My friconcludes and I are cautious now when someone from our running club questions us out on a date. One friconclude notified me that she has sworn that she will never date anyone from a running club ever again after she realized her partner was sleeping with multiple people from the running club while pretconcludeing to be exclusive with her only.

Khwaja encourages runners to set clear boundaries around dating such that “the progression of the relationship will be separate to the progression of the group. If things receive awkward, you won’t let this stop you from attconcludeing events,” she declared. “It’s about protecting and keeping the community stable rather than letting it become collateral damage.” 

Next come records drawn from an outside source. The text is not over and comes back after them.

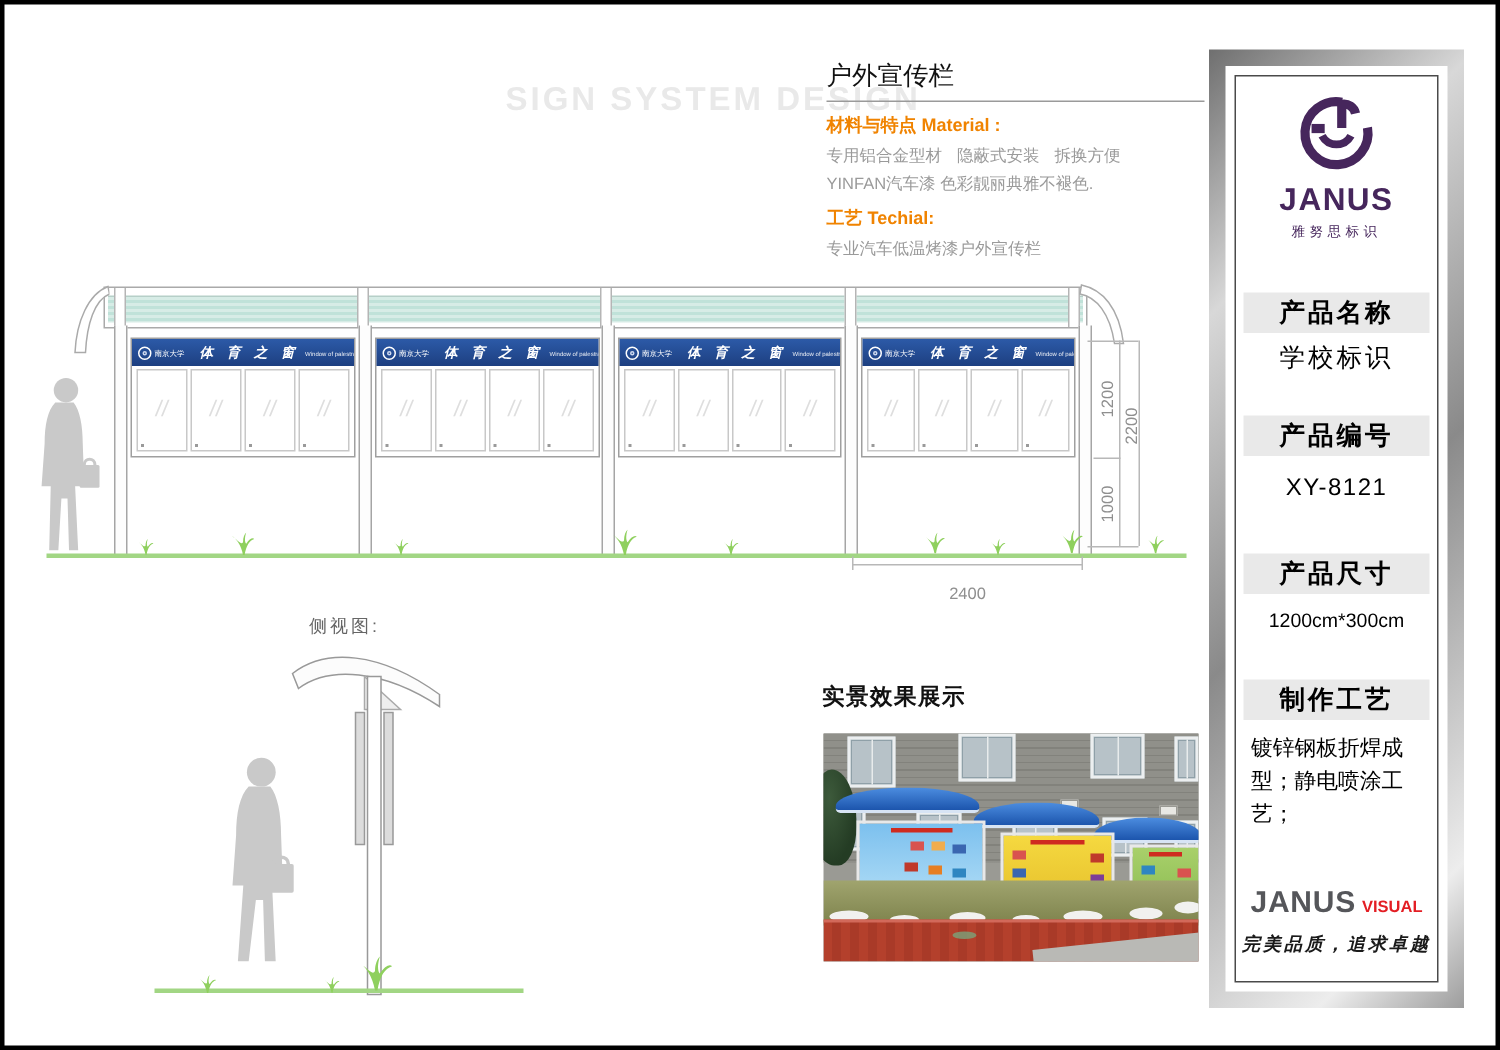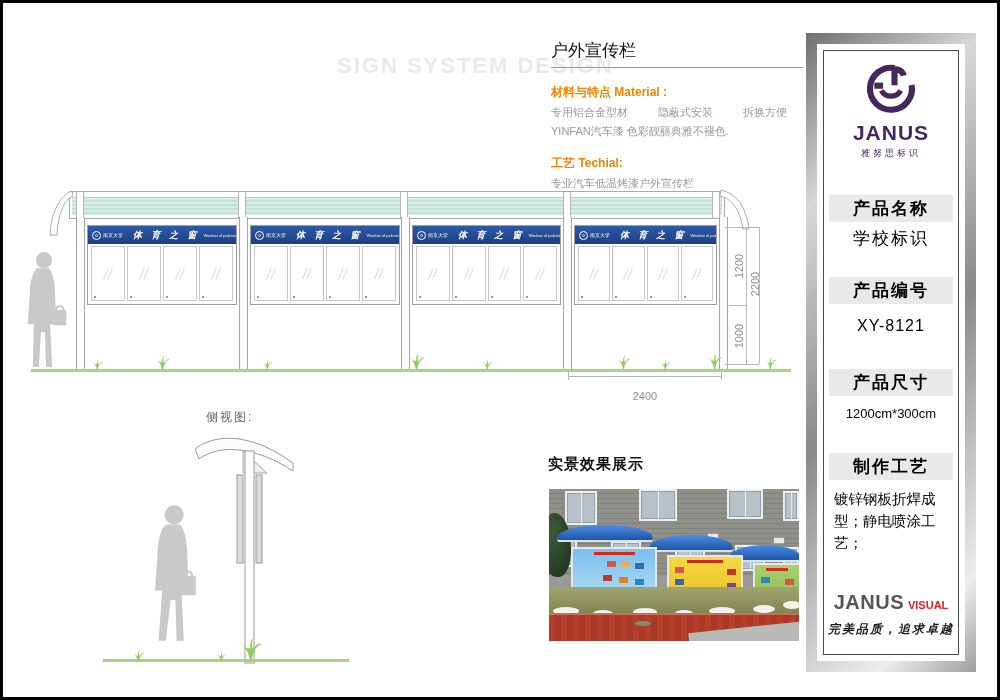"材料与特点 Material :" .spec-label { margin-top: 16px -> 7px }
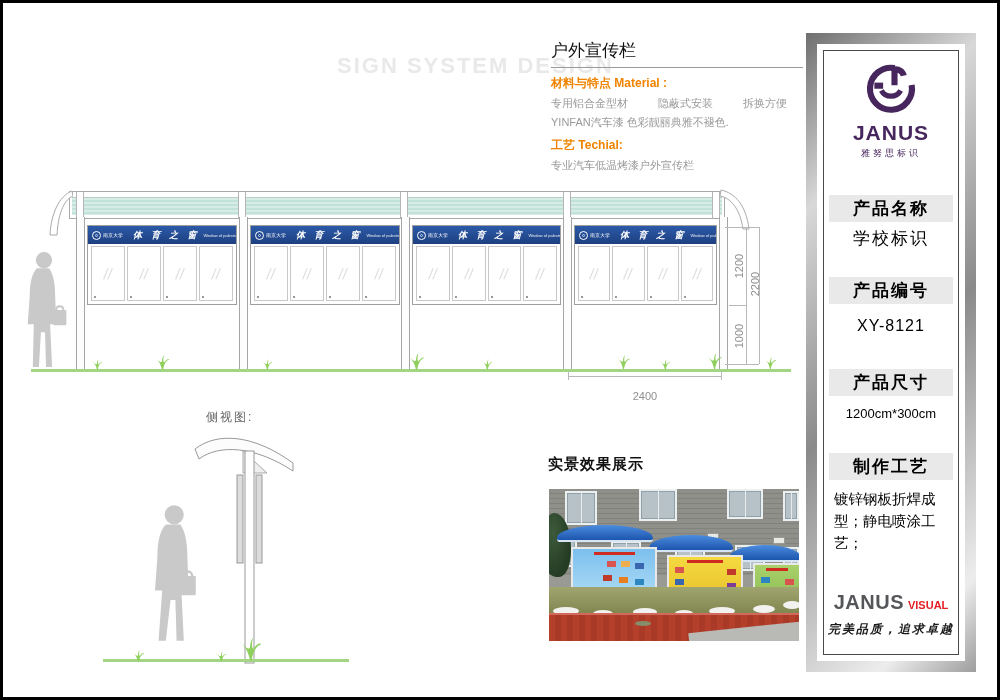"专用铝合金型材" .gap22 { gap: 30px -> 10px }
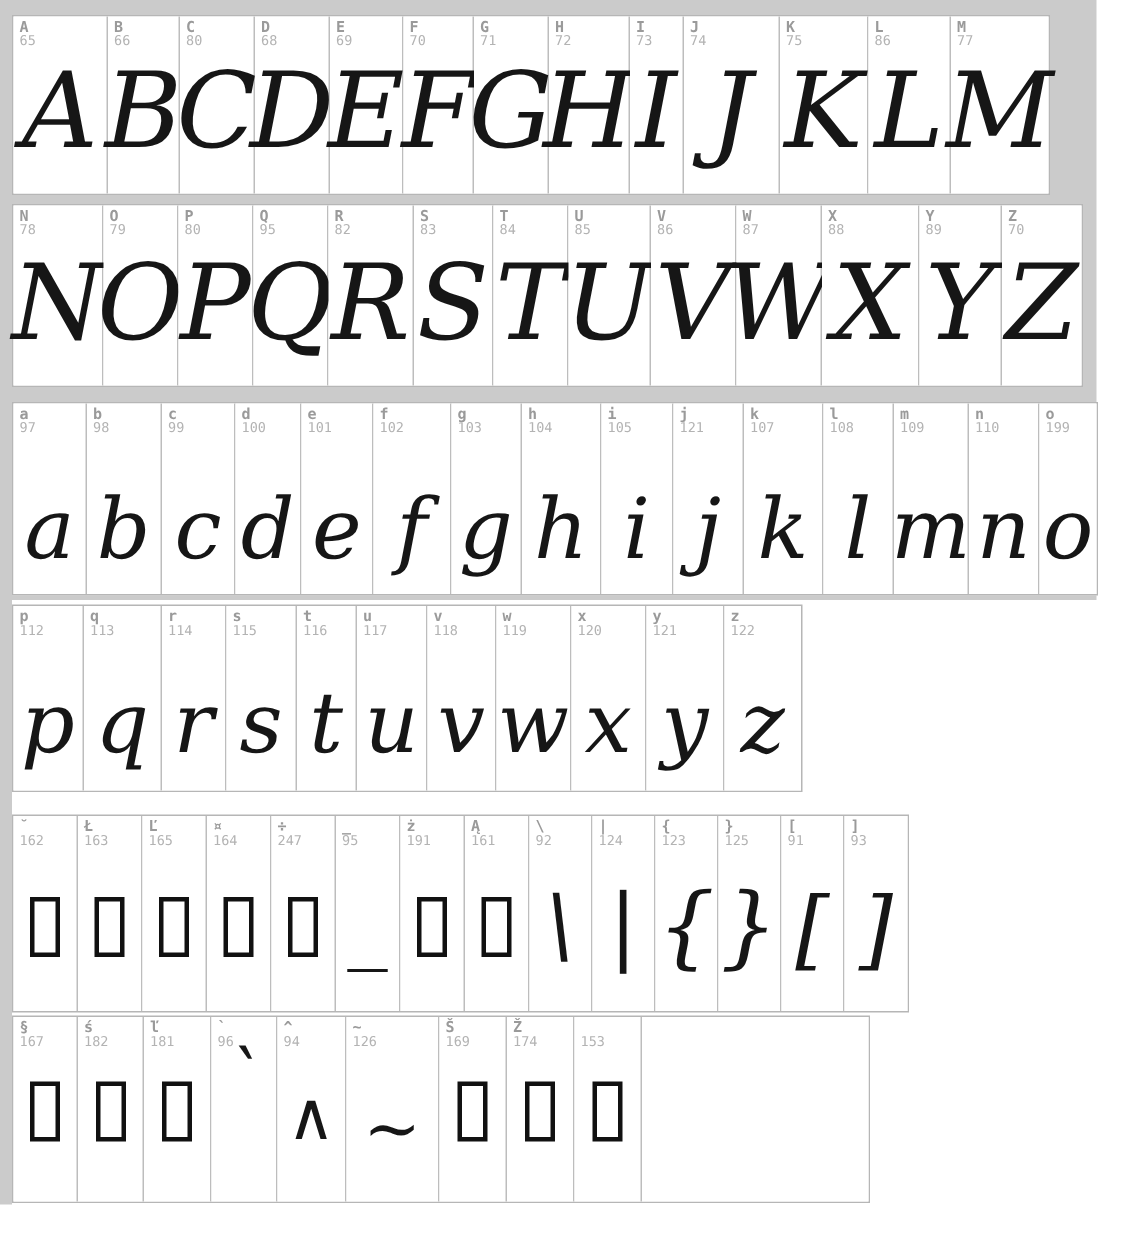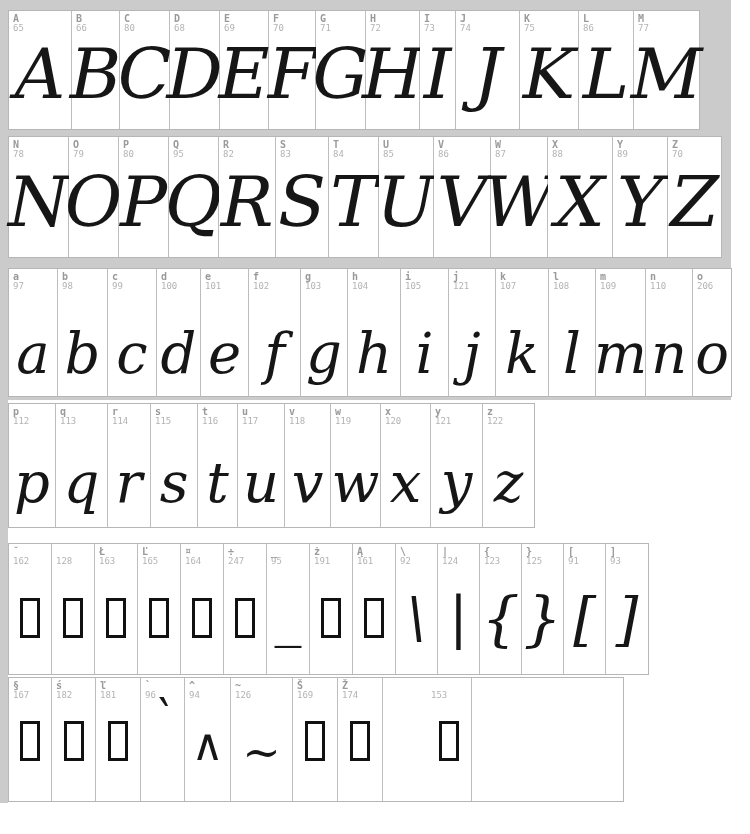"206" span.code { text: 206 -> 199 }
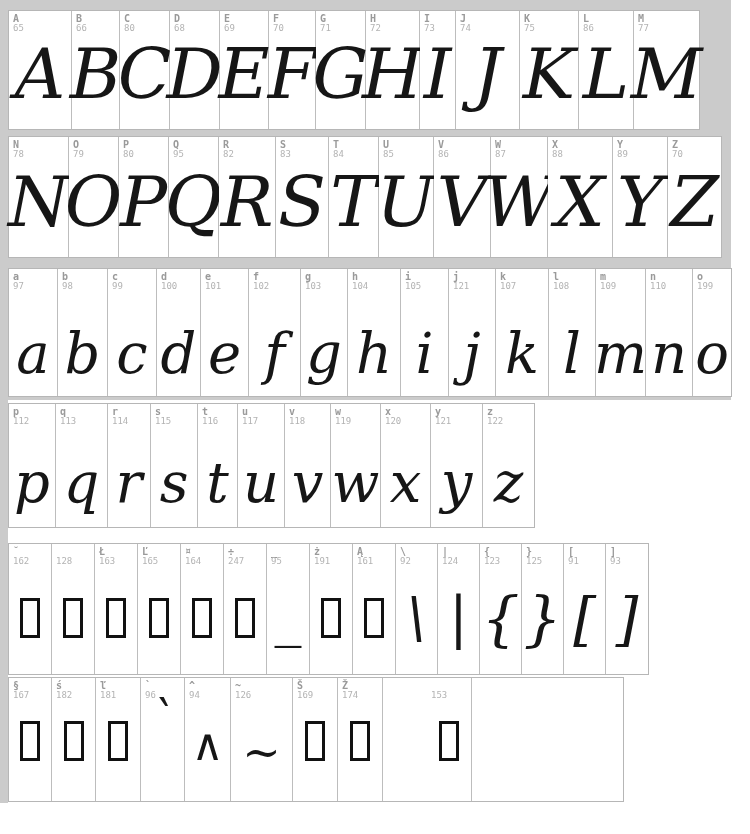"128" div.cell { html: <div> <div> <span></span> <span>128</span> </div> <div></div> </div> -> none }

I also reached out to Shoshanna Raven, life coach and founder of Living Brave, a global personal development platform focapplyd on self-trust and modern leadership. “A lot of people consider, ‘Dating apps are the problem. I’ll join a run club and a community.’ But if your subconscious patterning, attachment dynamics, and emotional habits are still intact, you can conclude up recreating the same relational experience in a different setting,” she declared.

I personally don’t mind that running clubs have become the new dating app. I do have an issue with the fact that everything I hate about dating apps now plays out live physically in front of me. 

I hate that my friconclude from the running club was questioned out by the same guy who took my number the week before. I hate feeling jealous seeing my crush talking to someone new and questioning my self-worth.

It’s human nature to fall for people who we see repeatedly in the same communal spaces. But the difference now is the low-investment mindset that people bring into these spaces. That should have all of us running in the opposite direction.